Step 1: Make Sure This is What You Both Want
Maybe your girlfriend, family, or friends have been hinting that it’s time you take the next step in your relationship and get engaged. Maybe you have other friends who are in that “season of life” and are settling down. Whatever it is, if you feel pressured to propose, it’s not the right time. A proposal should be one of the happiest moments of both your lives.
This feeling works both ways. While the element of surprise is always an excellent part of this event, you and your significant other should have discussed your plans for the future before you propose. If you haven’t, and you’re not sure they’ll say yes, you might want to ask them where they see your relationship headed. Otherwise, you could be investing a lot of money into a ring and engagement planning details only to have it not turn out how you’d hoped.
Step 2: Choose the Ring
Proposing with a ring has been a tradition for centuries. However, there are two ways you can do this. If you’re positive you know your partner’s tastes — maybe you’ve already been ring-hunting, and they’ve pointed out a few they love, or they enjoy jewelry and you know what they like and don’t like — then you can invest in a ring before the proposal.
However, an engagement ring is a forever thing. Your spouse should be happy to wear it and show it off, so they need to love it. For that reason, some people choose to buy an inexpensive replica diamond and let their new fiancee choose the perfect ring after they accept the proposal.
But if you’re determined to find the right ring and propose with it, keep these tips in mind:
● Know your budget. It’s easy to go into debt on an engagement ring, but if you know how much you want to spend and save for it, it will help your finances in the future as you settle into married life.
● The type of metal matters. Find out (subtly) if your partner prefers platinum, yellow gold, white gold, sterling silver, or rose gold.
● Diamond cut is crucial. Do they prefer blingy bands of multiple diamonds, or a classic solitaire?

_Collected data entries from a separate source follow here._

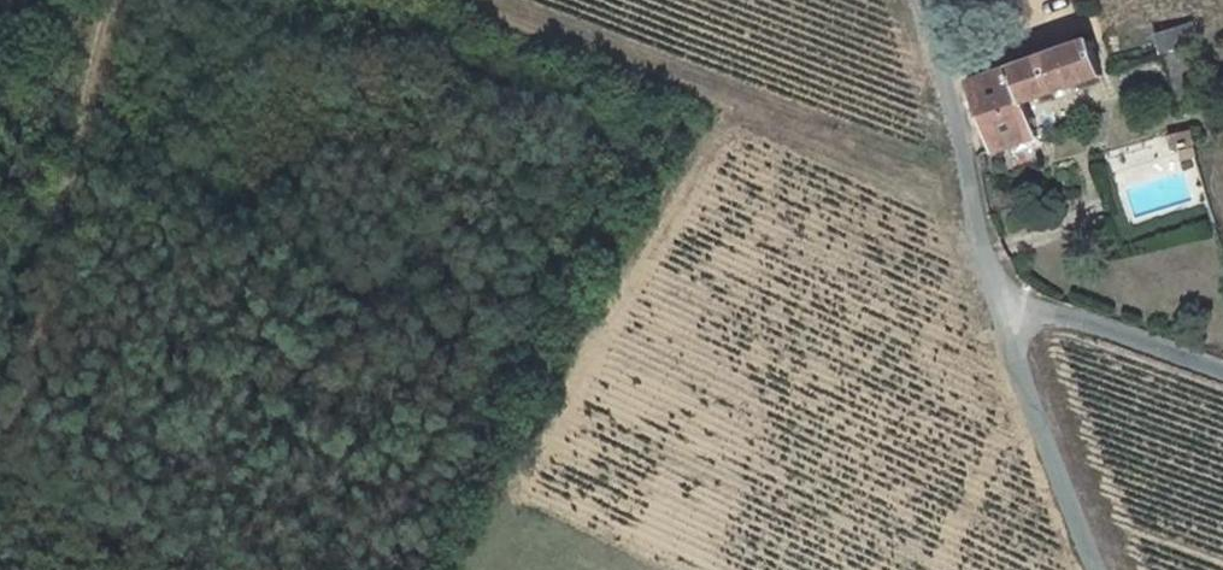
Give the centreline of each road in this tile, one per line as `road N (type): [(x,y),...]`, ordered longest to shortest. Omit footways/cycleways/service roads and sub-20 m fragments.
road 1 (track): [(486,0),(970,199)]
road 2 (track): [(0,416),(65,258),(118,0)]
road 3 (unclassified): [(998,306),(919,0)]
road 4 (unclassified): [(1102,569),(998,306)]
road 5 (unclassified): [(1222,370),(1101,327),(998,306)]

Do they want diamonds, or would they rather have a different stone?
● Will the ring you choose match a wedding band eventually?
● What size is your partner’s ring finger? This question can be tricky to answer. The average women’s ring size is six and the average men’s ring size is ten, according to Bride magazine.
Once you find the perfect ring, it’s time to start planning how you’ll present it.
Step 3: Set the Scene
Setting the scene for the proposal depends on your partner’s tastes and their family/friend life. Are they happiest somewhere alone with you, or do they tend to be more family-oriented? If they’re big on friends and family, consider including their favorite people in the proposal event.
Choosing the location and time of the proposal correctly is vital. You want to show that you’ve put thought into it. The most common proposal dates are Valentine’s Day and Christmas, but if your partner doesn’t go for cliches, you may want to skip those two options. Special occasions, like your anniversary or their birthday, are solid choices.
If you’re unsure where to propose, you might want to watch a few romantic movies or slide some TikToks into the evening to get a feel for what your partner thinks is corny versus sweet. Being close to their friends and families can be helpful, too. If you think they can keep a secret, consider asking those closest to your S.O. if they have any background knowledge of your partner’s dreams of this occasion. Making their childhood or current dreams come true is a big plus!
One more thing to think about is the “approval” process. Many people find the traditional “asking the father/parent for permission to marry” to be romantic and respectful.
Step 4: Put it Into Action!
It’s time for the big event! You’ve chosen the ring, prepared the location at the right time, and invited everyone who you wanted to include. Now, you’re ready to put your hard work into action.
Stopping there for a second — if you didn’t put hard work into this proposal event, you might want to rethink it. Spontaneous proposals are exciting, but they don’t show that you value your partner enough to plan the perfect time to “pop the question.” If you don’t value something this important, your partner may begin to wonder if you’ll value things like holidays, birthdays, and other milestones in your marriage. A “yes” can turn into a “no” when they start down that thinking path.
But if you’ve done the legwork, picked the perfect ring (or its faux counterpart), and made plans your partner won’t ever forget, it’s your big day! Stay confident in the knowledge that you prepared for this. You decided in Step 1 that you’re both ready for this next level of your relationship. In Step 2, you showed that you know your partner’s tastes. In Step 3, you planned what you’ll do and say, and who you’ll involve in the event. You’re ready! Go out and get ready to change your social media status from “In a Relationship” to “Engaged”!